» Given records
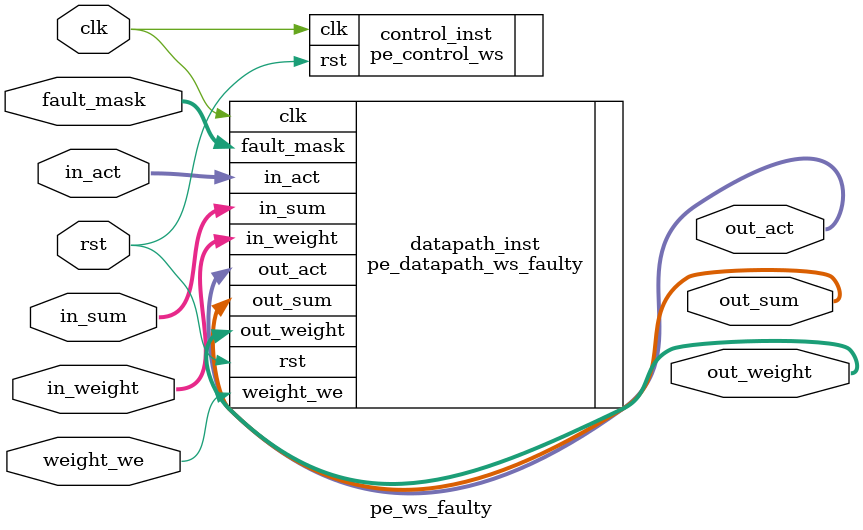
<source format=v>
module pe_ws_faulty #(
    parameter D_W = 8,
    parameter FAULT_TARGET = 0, // 0:W, 1:I, 2:P
    parameter ROW = 0,
    parameter COL = 0
)(
    input wire clk,
    input wire rst,
    input wire weight_we, // Now: Input Load Enable
    input wire [D_W-1:0] in_act,    // Stationary Data Load Port
    input wire [D_W-1:0] in_weight, // Streaming Data Port
    input wire [2*D_W-1:0] in_sum,
    output wire [D_W-1:0] out_act,
    output wire [D_W-1:0] out_weight,
    output wire [2*D_W-1:0] out_sum,
    
    // Fault Interface
    input wire [D_W-1:0] fault_mask 
);

    pe_datapath_ws_faulty #(
        .D_W(D_W),
        .FAULT_TARGET(FAULT_TARGET),
        .ROW(ROW),
        .COL(COL)
    ) datapath_inst (
        .clk(clk), 
        .rst(rst), 
        .weight_we(weight_we), // Input Load
        .in_act(in_act),       // Stationary Input Load Value
        .in_weight(in_weight), // Streaming Weight
        .in_sum(in_sum), 
        .out_act(out_act), 
        .out_weight(out_weight), 
        .out_sum(out_sum),
        .fault_mask(fault_mask)
    );

    // Reuse control? 
    // pe_control_ws is just a passthrough in WS source?
    // Let's check pe_control_ws logic. It's empty/simple.
    // For now we assume control is inside datapath or simple.
    // pe_ws.v instantiated 'pe_control_ws'.
    // We can instantiate pe_control_ws here if needed, but Datapath has the main logic.
    
    pe_control_ws control_inst (
        .clk(clk),
        .rst(rst)
    );

endmodule

</source>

» Work required
Return all the records exactly, excluding images.

» Result
<source format=v>
module pe_ws_faulty #(
    parameter D_W = 8,
    parameter FAULT_TARGET = 0, // 0:W, 1:I, 2:P
    parameter ROW = 0,
    parameter COL = 0
)(
    input wire clk,
    input wire rst,
    input wire weight_we, // Now: Input Load Enable
    input wire [D_W-1:0] in_act,    // Stationary Data Load Port
    input wire [D_W-1:0] in_weight, // Streaming Data Port
    input wire [2*D_W-1:0] in_sum,
    output wire [D_W-1:0] out_act,
    output wire [D_W-1:0] out_weight,
    output wire [2*D_W-1:0] out_sum,
    
    // Fault Interface
    input wire [D_W-1:0] fault_mask 
);

    pe_datapath_ws_faulty #(
        .D_W(D_W),
        .FAULT_TARGET(FAULT_TARGET),
        .ROW(ROW),
        .COL(COL)
    ) datapath_inst (
        .clk(clk), 
        .rst(rst), 
        .weight_we(weight_we), // Input Load
        .in_act(in_act),       // Stationary Input Load Value
        .in_weight(in_weight), // Streaming Weight
        .in_sum(in_sum), 
        .out_act(out_act), 
        .out_weight(out_weight), 
        .out_sum(out_sum),
        .fault_mask(fault_mask)
    );

    // Reuse control? 
    // pe_control_ws is just a passthrough in WS source?
    // Let's check pe_control_ws logic. It's empty/simple.
    // For now we assume control is inside datapath or simple.
    // pe_ws.v instantiated 'pe_control_ws'.
    // We can instantiate pe_control_ws here if needed, but Datapath has the main logic.
    
    pe_control_ws control_inst (
        .clk(clk),
        .rst(rst)
    );

endmodule

</source>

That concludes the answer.